What is a simile?

What Does Simile Mean

We explain what a simile is in language, its relationship with metaphor and some examples. Also, other literary figures.

A simile compares two references, such as the darkness of the eyes and the night.

What is a simile?

A simile or comparison is a rhetorical figure that consists of highlighting the similarity or similarity between one reference and another, to attribute to the first characteristics of the second . The notion of similarity comes from its name " simile ".

The comparison, unlike other rhetorical figures such as metaphor , is present in a comparative nexus : "how", "which", "what", "similar to", and so on.

The simile has existed since ancient times and was one of the main rhetorical figures used in the epic literature of antiquity . The Greek philosopher Aristotle himself (384-322 BC) attributed a "brilliance effect", especially to the "epic simile" created by Homer, in which he compared one compound action with another.

The simile has the task of aesthetically highlighting what has been said , through the effect produced by the comparison.
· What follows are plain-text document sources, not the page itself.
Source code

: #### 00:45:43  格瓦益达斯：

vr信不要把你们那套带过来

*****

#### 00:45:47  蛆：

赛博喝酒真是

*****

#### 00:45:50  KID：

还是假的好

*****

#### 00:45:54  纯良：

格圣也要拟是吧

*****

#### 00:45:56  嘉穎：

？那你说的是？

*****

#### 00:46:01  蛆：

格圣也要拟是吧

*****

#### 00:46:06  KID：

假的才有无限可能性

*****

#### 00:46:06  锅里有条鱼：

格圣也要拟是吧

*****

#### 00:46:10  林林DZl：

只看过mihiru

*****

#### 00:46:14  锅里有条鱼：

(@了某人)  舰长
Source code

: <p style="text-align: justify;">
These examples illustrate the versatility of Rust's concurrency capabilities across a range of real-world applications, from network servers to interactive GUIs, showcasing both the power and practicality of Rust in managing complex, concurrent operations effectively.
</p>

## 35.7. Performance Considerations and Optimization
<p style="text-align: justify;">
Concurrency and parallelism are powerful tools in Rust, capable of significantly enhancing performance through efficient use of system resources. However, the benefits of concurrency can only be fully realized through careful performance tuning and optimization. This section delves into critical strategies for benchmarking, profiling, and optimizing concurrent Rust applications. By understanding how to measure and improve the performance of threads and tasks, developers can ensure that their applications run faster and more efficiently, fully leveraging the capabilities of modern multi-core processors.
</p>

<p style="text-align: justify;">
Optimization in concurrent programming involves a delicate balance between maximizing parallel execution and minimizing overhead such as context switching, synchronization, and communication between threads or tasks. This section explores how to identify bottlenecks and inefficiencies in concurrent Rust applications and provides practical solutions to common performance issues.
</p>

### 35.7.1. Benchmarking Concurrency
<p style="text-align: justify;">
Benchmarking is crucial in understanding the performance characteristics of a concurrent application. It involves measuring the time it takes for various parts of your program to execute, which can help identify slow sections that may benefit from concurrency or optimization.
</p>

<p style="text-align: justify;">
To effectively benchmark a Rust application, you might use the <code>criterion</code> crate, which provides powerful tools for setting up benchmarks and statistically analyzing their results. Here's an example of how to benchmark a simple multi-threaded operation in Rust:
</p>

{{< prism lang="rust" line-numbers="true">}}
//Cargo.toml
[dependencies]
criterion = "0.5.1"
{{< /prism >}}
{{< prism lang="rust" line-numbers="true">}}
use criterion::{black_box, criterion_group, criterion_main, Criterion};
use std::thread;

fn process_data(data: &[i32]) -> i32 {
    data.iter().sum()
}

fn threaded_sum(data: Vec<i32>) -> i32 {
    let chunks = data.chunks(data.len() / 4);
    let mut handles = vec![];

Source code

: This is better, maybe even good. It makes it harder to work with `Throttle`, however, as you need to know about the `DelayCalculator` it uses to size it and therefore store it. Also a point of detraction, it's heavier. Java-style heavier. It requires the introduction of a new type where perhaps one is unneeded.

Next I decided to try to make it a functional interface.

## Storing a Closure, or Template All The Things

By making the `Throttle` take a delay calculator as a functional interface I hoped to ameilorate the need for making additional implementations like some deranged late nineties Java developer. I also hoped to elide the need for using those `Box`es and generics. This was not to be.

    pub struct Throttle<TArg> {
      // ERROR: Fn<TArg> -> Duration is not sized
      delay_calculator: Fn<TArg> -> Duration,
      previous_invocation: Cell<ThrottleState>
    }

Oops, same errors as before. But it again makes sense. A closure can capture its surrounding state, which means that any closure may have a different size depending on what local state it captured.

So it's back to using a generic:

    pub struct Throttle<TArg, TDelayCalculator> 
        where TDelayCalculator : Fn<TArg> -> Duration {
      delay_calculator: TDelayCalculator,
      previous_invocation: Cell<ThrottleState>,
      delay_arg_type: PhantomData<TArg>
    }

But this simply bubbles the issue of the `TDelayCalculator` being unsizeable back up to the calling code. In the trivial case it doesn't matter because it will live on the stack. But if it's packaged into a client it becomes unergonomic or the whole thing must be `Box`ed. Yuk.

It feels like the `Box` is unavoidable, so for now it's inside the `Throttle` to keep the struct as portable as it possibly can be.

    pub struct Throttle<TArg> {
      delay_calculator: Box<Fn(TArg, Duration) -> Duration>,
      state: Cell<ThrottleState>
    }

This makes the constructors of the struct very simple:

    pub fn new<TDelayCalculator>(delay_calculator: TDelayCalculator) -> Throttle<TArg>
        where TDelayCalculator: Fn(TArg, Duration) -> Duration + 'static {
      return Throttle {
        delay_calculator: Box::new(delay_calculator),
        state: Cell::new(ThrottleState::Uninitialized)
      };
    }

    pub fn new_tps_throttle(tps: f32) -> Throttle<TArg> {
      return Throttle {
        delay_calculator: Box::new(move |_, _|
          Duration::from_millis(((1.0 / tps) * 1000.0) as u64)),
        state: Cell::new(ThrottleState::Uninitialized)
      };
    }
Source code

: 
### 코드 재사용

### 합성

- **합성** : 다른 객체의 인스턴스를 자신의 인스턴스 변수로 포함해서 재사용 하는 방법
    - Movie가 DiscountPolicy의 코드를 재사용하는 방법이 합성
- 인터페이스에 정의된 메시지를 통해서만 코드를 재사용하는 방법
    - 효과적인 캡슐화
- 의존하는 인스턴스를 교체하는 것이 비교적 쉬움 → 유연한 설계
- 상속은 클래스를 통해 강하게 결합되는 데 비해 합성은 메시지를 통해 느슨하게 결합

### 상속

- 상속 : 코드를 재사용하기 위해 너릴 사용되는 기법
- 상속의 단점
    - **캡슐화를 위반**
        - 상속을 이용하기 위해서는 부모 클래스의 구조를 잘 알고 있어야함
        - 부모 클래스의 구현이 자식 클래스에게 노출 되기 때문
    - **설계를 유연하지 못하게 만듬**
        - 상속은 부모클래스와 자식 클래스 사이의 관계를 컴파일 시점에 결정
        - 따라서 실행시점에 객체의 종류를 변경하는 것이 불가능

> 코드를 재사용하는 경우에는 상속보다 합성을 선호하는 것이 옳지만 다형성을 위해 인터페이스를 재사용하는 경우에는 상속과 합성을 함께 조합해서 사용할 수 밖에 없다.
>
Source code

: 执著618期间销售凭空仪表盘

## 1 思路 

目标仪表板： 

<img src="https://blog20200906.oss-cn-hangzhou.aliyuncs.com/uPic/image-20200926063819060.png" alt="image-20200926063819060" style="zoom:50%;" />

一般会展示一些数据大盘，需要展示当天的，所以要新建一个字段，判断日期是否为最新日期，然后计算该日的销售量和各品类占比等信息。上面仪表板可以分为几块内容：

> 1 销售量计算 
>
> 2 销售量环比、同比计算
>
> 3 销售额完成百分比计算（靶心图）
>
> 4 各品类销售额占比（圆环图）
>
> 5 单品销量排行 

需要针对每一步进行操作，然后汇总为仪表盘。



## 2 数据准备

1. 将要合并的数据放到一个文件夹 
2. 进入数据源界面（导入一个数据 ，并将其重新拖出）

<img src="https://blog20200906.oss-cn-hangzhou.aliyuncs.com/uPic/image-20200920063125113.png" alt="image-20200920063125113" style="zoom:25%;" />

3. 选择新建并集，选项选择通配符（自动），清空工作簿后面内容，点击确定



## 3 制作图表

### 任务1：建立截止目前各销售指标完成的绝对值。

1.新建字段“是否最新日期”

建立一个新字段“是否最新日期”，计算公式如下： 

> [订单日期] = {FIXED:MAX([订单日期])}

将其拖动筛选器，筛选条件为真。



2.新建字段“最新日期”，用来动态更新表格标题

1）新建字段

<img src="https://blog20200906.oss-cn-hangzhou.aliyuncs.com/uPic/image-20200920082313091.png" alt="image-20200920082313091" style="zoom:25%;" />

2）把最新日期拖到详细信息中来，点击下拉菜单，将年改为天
The simile can also be considered as a formulated allegory, that is, as an extensive form of symbolic representation.

In fact, in the field of rhetoric , reasoning that is sustained in the analogy or similarity between subjects is called similes . Its use in everyday language is also common.

It can help you: Literary resources

Examples of simile

Some examples of similes are as follows (the link is in italics):

  • Miguel is tall as a ladder.
  • China is a country as big as a continent .
  • His eyes were blacker than the night itself.
  • The soup was hot which cast iron.
  • My girlfriend has teeth similar to pearls.
  • We arrived at a house very similar to a boat.

Simile and metaphor

The difference between simile and metaphor is traditionally that similes use comparative links, metaphors do not . So the latter can be considered a more direct or succinct form of comparison, which is why Aristotle preferred them in his rhetorical analyzes.

However, in contemporary literature there is usually little emphasis on this difference, and similes are used with more spontaneity and simplicity.

More in: Metaphor

Poems with similes

Next, we transcribe some fragments of poems by well-known authors, in which the use of the simile is appreciated:

From the poem “Los columpios” by Fabio Morábito :

The swings are not news , they are simple like a bone or a horizon.

From the poem "Litanies of the Dead Land" by Alfonsina Storni:

The day will come when the human race will have dried up like a vain plant,

And the old sun in space is useless Coal of dull tea.

From the poem "Autumn song in spring" by Rubén Darío:

It looked like the pure dawn; she was smiling like a flower. It was her dark hair made of night and pain.

From the poem "God wants it" by Gabriela Mistral :

See what thief to kiss her from the ground in her womb; that when you lift your face, you find my face with tears.

Other literary figures

Other well-known literary figures are:

  • The metaphor. Similar to the simile but devoid of nexus, it is very common in poetry and song. Thus, it consists of comparing two terms directly, attributing properties of the other to one. For example: "He fixed on me the burning coals of his eyes."
  • Humanization. Which can be understood as a form of metaphor, consists of attributing human characteristics to an inanimate object or an animal, to highlight its condition or action. For example: "The wind whispered as it passed through her hair."
  • Alliteration. Rhetorical figure that consists of the repetition of certain sounds or cadences within the phrase itself. For example: "With the aleve wing of the slight fan."
  • Hyperbole. Or exaggeration, a form of metaphor that attributes exaggerated elements to a term, thus enlarging the meaning to the extreme, to make clear what is being sought. For example: "I'm dying of thirst."